I thought I thought ahead, but I didn’t quite plan for a sneak attack by my nemesis, Murphy. Before we left the campground at the Navy base and headed for a prolonged stay in my dad’s driveway, I dumped my holding tanks and gave the black tank a serious flushing with the flush connection on the Journey.
After pulling in the driveway successfully and plugging into the electricity, I figured there was nothing to worry about.
As usual, I was wrong. I wasn’t watching out properly and Murphy attacked.
Marti and I are spending time helping my dad recuperate from the infection he got in his elbow that wound him up in the hospital. All is going well, Marti is nursing him while I’ve been doing odd jobs around the house…yes even painting. We take him to doctor appointments and numerous chores around town because he’s not allowed to drive (doctor’s orders) for a while because of the meds he’s on.
At night we retire to our own bed in the Journey, it’s nice to have the bed and our bathroom to use at night. We do use his shower in the house to prevent the gray tank from filling up.
Sitting out under his maple tree (to the left in the above picture) after the chores of the day, I noticed a little drip starting from the wet bay. At first I didn’t think anything of it, but I decided to take a look.
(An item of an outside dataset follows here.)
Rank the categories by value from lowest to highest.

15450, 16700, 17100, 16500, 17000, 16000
Good thing I did, because it was a black tank leak, just starting. It wasn’t leaking at the tank, it was the black tank valve that was leaking, even though it was closed all the way. It shouldn’t have been too much of a problem, but the end cap I have on the sewer hose connection seemed to be leaking, too. Ugh! Not fun stuff.
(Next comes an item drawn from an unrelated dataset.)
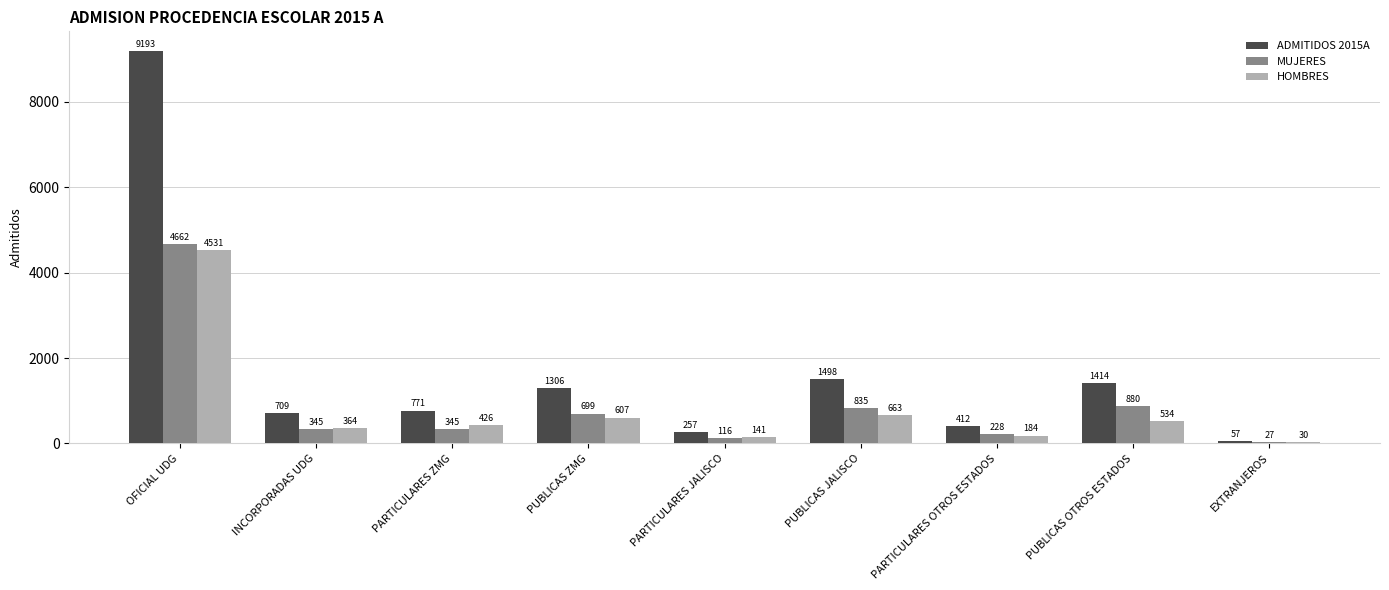

The value of HOMBRES at PUBLICAS JALISCO is 663. True or false?

True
I figured the black tank valve had given up the ghost. Prepared as I like to be, I already have a new black and gray tank valve in my spare parts box. The job to change them out isn’t too bad, but you certainly want to have well flushed empty tanks before you disassemble the sewer system.
Therein lies the problem, no place in the driveway to dump and flush the tanks. Magnifying the issue, there is no handy RV park nearby and I really don’t want to drive out and in the driveway again if I don’t have to.
I drained the little black tank liquid (very carefully) into a can and removed the sewer end cap. A quick look revealed why it was dripping. The gasket, after years of being twisted on and off had become distorted and no longer sealed.
The gasket is no longer round, it’s now sort of rectangular. No wonder it leaked. I had to find a temporary fix, so I Googled for nearby campgrounds and found one relatively close by. Off I went and they did have a new end cap in their store, which I bought.
It stopped the drip, but I wasn’t thrilled with that being my only defense against a potential black tank disaster. I needed to come up with a more solid, if temporary fix. Amazon to the rescue.
I ordered a Valterra Twist On Waste Valve.
It was one of those items I’ve looked at before, thinking it might be handy to have one someday, just in case. Well, the just in case was here and I sucked up the extra $10 to have it delivered in two days.
It was here this afternoon, I quickly put it on and even though it is a temporary fix, I don’t have to worry about having a new black tank disaster story until I have a good place to flush the tanks and replace the valves.
It just twists on to the sewer connection and keeps the drips in place.
The new end cap will fit right on the open end. A temporary fix, but a very solid one.
As an added benefit, for extended boondocking trips, using the twist on valve, I can keep it closed, open both the black and gray tank valves and increase my tank capacity, because the liquids will seek their own levels and they will fill both tanks evenly, instead of having an overflowing gray tank and a hardly full black tank.
Mixing the liquids in both tanks won’t hurt anything, so it’s a win-win all the way around.